Pernikahan dalam adat Aceh bukan sekadar penyatuan dua insan, tetapi ikatan antara dua keluarga besar yang disatukan oleh adat, syariat, dan nilai-nilai luhur. Sejak dahulu, masyarakat Aceh mengenal tahapan pernikahan yang terstruktur: mulai dari seumeuleung, peusijuek lamaran, ijab kabul, hingga adat peugot jaroe (serah terima pengantin perempuan ke keluarga suami). Semua itu berlangsung dalam suasana religius dan penuh penghormatan adat.
Namun sayangnya, generasi muda Aceh hari ini perlahan mulai meninggalkan tata cara adat itu, tergantikan oleh tren pernikahan instan, pesta modern, dan budaya ‘ikut-ikutan’ luar. Banyak yang memandang adat sebagai beban biaya atau formalitas tanpa makna.
Makna Filosofis Adat Pernikahan Aceh
Dalam adat Aceh, pernikahan adalah amanah sosial dan agama, di mana keluarga besar terlibat menjaga kehormatan dan keharmonisan pasangan. Prosesi peusijuek misalnya, bukan sekadar tabur tepung tawar, tapi simbol doa restu dan harapan keselamatan. Begitu juga peulheuh krueng (siraman sebelum akad), adalah lambang penyucian diri dan kesiapan batin menghadapi kehidupan baru.
Adat juga mengatur soal mahar, nafkah, hak-hak perempuan, bahkan soal rumah tinggal setelah menikah. Di beberapa daerah, adat mewajibkan suami menetap di lingkungan istri (matrilokal), di daerah lain sebaliknya.

◆ ◆ ◆ ◆

**Tugas yang Dikerjakan**
- a) Menurut teks tentang adat pernikahan Aceh, peulheuh krueng melambangkan apa?
- b) Berikan kutipan persis dari teks tentang adat pernikahan Aceh, mulai dari "Adat juga mengatur" hingga dan termasuk "daerah lain sebaliknya.".
- c) Ringkaslah teks tentang adat pernikahan Aceh dalam dua kalimat.

**Data untuk Diperiksa**
◆ ◆ ◆ ◆

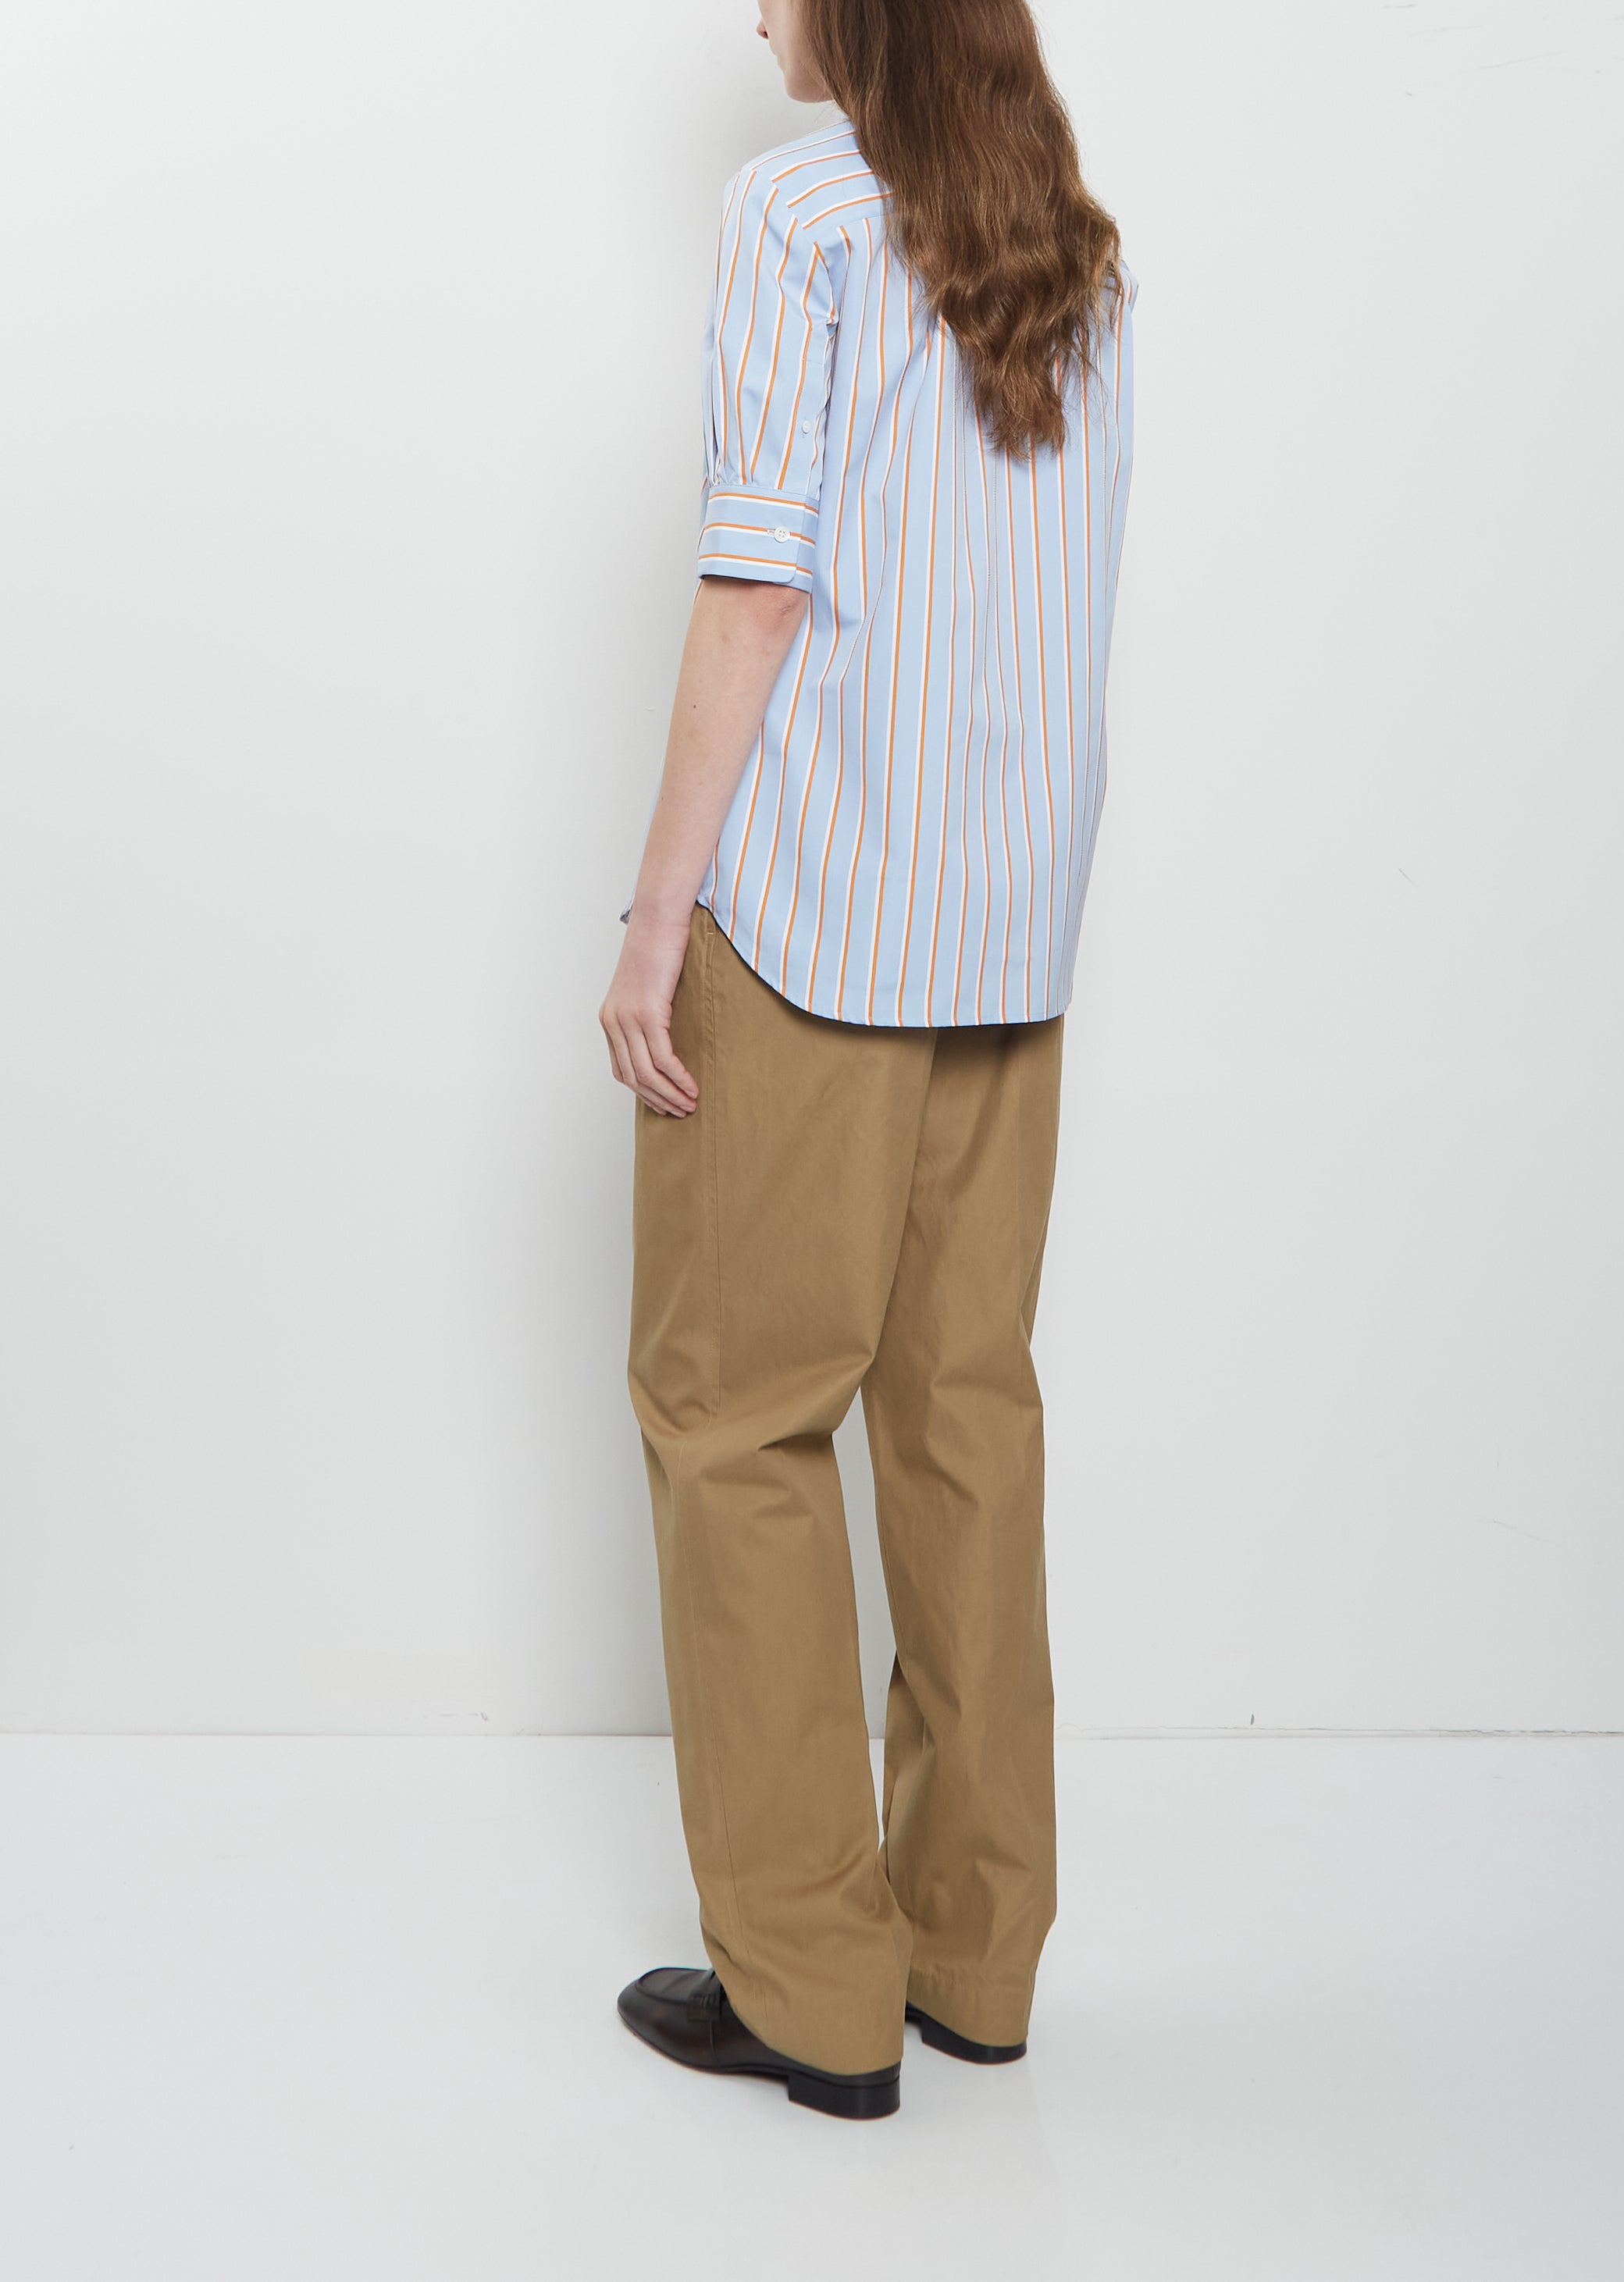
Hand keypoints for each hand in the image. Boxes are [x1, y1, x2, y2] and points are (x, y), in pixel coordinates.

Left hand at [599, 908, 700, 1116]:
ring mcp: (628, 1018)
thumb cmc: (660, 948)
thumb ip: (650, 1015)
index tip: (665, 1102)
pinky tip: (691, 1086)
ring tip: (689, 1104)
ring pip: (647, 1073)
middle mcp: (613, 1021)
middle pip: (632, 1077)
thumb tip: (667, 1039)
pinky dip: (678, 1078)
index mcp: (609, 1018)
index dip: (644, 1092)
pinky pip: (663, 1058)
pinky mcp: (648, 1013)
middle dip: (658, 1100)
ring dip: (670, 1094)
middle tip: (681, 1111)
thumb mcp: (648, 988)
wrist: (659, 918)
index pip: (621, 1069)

◆ ◆ ◆ ◆

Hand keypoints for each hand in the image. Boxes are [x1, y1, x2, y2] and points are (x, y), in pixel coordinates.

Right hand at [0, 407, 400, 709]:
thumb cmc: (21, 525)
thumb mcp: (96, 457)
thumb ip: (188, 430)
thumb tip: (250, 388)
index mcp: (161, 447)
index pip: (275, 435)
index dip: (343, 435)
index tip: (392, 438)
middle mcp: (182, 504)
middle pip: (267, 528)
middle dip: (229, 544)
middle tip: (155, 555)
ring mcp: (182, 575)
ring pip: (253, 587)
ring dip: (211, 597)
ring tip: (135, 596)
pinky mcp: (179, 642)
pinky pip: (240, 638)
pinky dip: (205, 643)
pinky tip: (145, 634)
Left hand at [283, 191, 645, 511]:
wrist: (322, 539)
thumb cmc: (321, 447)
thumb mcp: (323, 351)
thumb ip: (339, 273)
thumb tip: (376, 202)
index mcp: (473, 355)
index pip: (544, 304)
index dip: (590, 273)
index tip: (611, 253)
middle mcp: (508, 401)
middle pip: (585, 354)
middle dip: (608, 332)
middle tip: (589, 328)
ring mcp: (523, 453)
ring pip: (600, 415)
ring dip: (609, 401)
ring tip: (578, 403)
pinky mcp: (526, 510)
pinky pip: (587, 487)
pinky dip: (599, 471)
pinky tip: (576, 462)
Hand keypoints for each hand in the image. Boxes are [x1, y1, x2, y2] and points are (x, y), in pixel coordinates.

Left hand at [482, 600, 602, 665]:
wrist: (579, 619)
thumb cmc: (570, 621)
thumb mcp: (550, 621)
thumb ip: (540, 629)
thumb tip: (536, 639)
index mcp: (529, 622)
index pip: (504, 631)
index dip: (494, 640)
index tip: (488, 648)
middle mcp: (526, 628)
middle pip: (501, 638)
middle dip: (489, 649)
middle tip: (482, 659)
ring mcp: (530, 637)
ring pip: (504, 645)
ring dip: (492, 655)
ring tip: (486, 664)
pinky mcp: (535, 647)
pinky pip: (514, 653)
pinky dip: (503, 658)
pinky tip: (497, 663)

◆ ◆ ◆ ◆

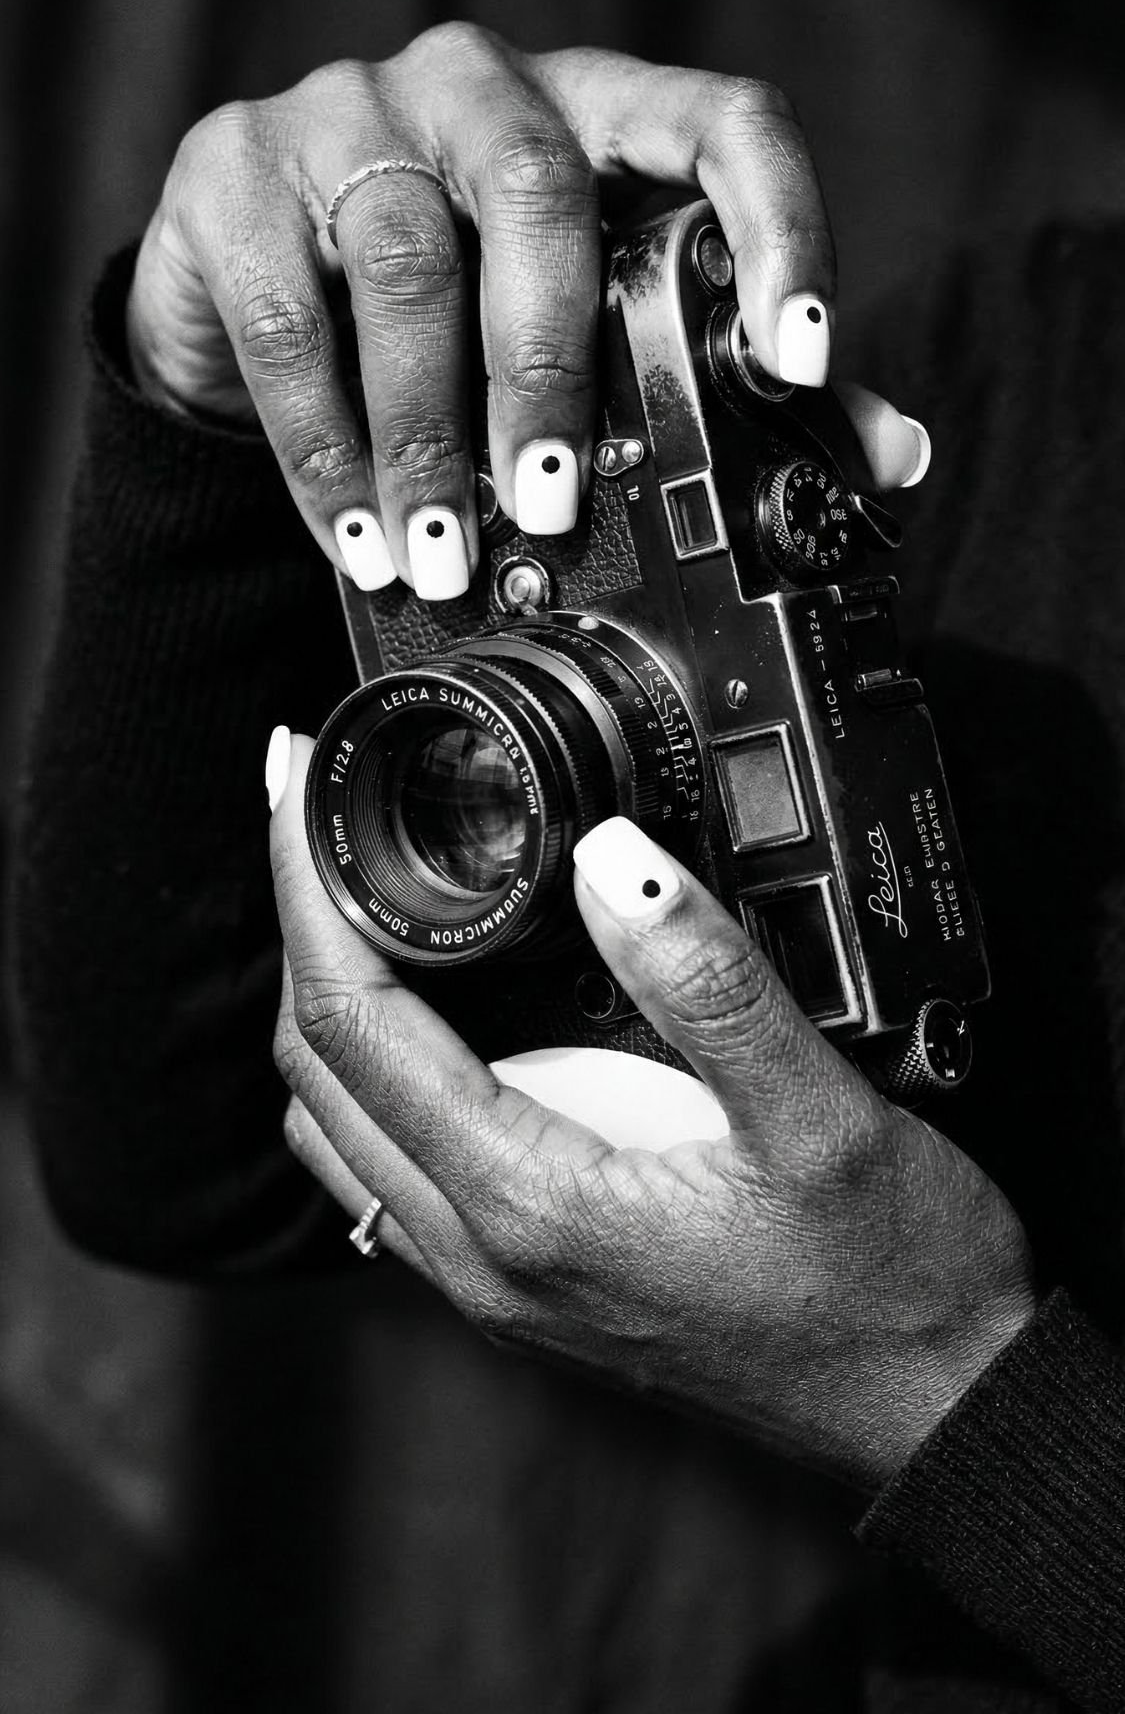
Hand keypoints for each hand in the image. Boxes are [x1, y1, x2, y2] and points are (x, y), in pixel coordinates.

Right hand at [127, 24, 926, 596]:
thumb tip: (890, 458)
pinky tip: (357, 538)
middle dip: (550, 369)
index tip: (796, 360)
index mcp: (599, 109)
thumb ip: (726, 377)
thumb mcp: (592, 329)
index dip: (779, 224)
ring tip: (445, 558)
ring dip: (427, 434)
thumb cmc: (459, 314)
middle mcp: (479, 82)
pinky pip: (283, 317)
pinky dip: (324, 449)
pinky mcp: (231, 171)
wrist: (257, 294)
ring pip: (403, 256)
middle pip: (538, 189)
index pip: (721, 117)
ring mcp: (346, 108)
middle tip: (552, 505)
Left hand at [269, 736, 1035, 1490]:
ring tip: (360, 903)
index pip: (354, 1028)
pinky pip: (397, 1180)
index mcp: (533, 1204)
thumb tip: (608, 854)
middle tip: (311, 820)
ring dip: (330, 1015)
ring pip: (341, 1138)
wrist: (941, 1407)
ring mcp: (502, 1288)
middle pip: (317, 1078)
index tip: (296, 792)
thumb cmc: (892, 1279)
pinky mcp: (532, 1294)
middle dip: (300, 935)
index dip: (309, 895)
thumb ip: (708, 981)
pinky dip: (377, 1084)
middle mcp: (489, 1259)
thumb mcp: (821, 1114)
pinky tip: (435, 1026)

◆ ◆ ◆ ◆

**Jawaban Setiap Butir**
- a) Penyucian diri dan kesiapan batin menghadapi kehidupan baru.

- b)
Adat juga mengatur soal mahar, nafkah, hak-hak perempuan, bahkan soal rumah tinggal setelah menikah. Di beberapa daerah, adat mewajibkan suami menetap di lingkungan istri (matrilokal), di daerah lain sebaliknya.

- c) Pernikahan dalam adat Aceh adalah ikatan antara dua keluarga besar yang berlangsung melalui tahapan terstruktur, dari seumeuleung hingga peugot jaroe. Setiap prosesinya bermakna simbolis, dan adat juga mengatur mahar, nafkah, hak perempuan, serta tempat tinggal, tetapi generasi muda kini mulai meninggalkannya demi tren pernikahan instan dan pesta modern.